Acelerando rumo à inovação

Até pouco tempo atrás, era comum ver alunos que compareciam às autoescolas marcar presença nas aulas teóricas ou práticas e logo depois iam embora, sem participar de nenhuma delas. O acompanhamento não era efetivo e as irregularidades até hoje ainda trazem uma má reputação para os Centros de Formação de Condutores (CFCs).

Agora, as soluções para gestão estão mais avançadas e com alta performance para reduzir esses problemas. O cadastro biométrico, com a captura de impressões digitais e de faces, foi uma das primeiras transformações nos CFCs para a adequação às novas tecnologias.

A rotina de cadastro é simples: alunos e instrutores são identificados e registram, continuamente, sua frequência no cumprimento da carga horária de aulas exigidas. São softwares de identificação biométrica que utilizam algoritmos exclusivos para o reconhecimento e verificação das pessoas envolvidas no processo de formação.

Mas como impedir que os problemas antigos das autoescolas continuassem acontecendo?

Na direção da tecnologia, em sala ou em campo

A importância da tecnologia no processo de formação de condutores vai além de oferecer mais agilidade para alunos e instrutores. A transparência é uma das principais vantagens que, a partir de novos recursos tecnológicos, certificam e garantem uma formação segura e de qualidade.

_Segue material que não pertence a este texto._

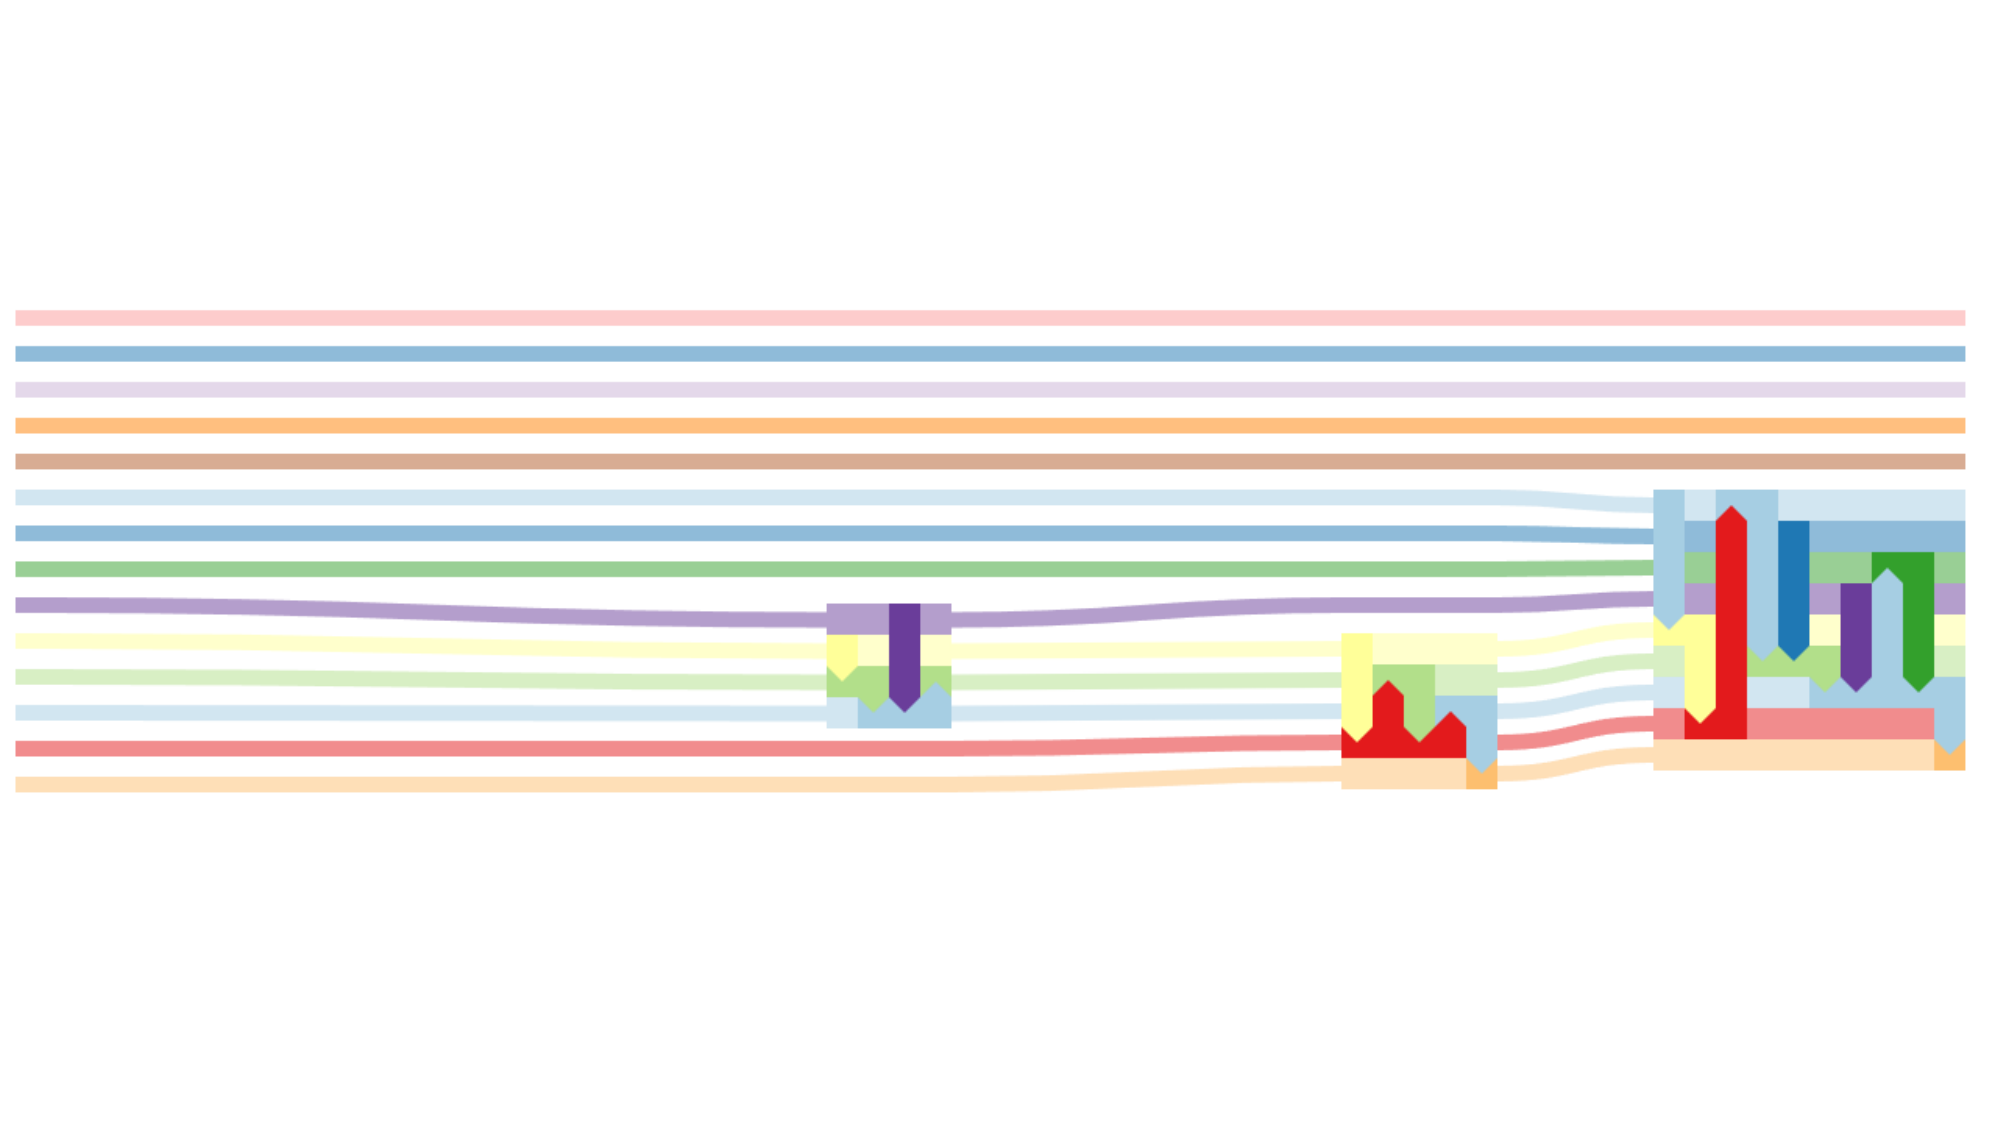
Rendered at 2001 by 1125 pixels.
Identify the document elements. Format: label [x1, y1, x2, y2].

As aplicações de inteligência artificial nas salas de aula e nos veículos já ajudam na garantia de segurança e identificação de casos de fraudes nos CFCs. A certificação do processo de formação é realizada através da validação das informações armazenadas no sistema, com a captura dos dados em tempo real. No caso das aulas teóricas, além do registro de entrada e saída, o monitoramento pode contar com uma câmera em sala de aula para analisar a permanência das pessoas dentro da sala.

Já nas aulas práticas, ninguém espera uma cena de Velozes e Furiosos acontecendo. Por isso, as aulas também contam com o registro biométrico de digital ou de face e outros mecanismos específicos, como sensores, antena GPS e imagens para auxiliar na checagem de que são as mesmas pessoas durante todo o processo e no registro de percursos, velocidade e duração das aulas.

Esses são alguns dos avanços da transformação digital que já cabem na palma da mão dos condutores. Um outro exemplo em recursos são as interfaces em que o aluno pode acompanhar relatórios das aulas e avaliar suas etapas de aprendizado direto em um aplicativo.

No fim, a garantia de que a formação não teve irregularidades e, até mesmo condutas e comportamentos inadequados de alunos e instrutores, está no cruzamento das informações, em que todos os dados coletados são comparados e checados nesta série de validações.



Sinal verde para a transparência

Se antes as pessoas consideravam as etapas de emissão de carteira de habilitação duvidosos, hoje, o fim das autoescolas como conhecemos determina o fim das fraudes, burocracias, irregularidades e insegurança.

A transparência durante o processo de formação já se estende aos departamentos de trânsito brasileiros, incluindo a preocupação com o armazenamento seguro de dados biométricos de acordo com a Lei Geral de Proteção de Dados, por exemplo.

As soluções garantem um novo olhar para a formação de condutores, com a presença de especialistas dedicados à profissão e ao ensino de trânsito. São novas oportunidades para a confiança e agilidade nos serviços de órgãos públicos, que contam com a união da qualidade de ensino dos CFCs e do avanço tecnológico para combater os problemas do setor. Com a tecnologia, antigas necessidades ganham novas formas de avanço para todos.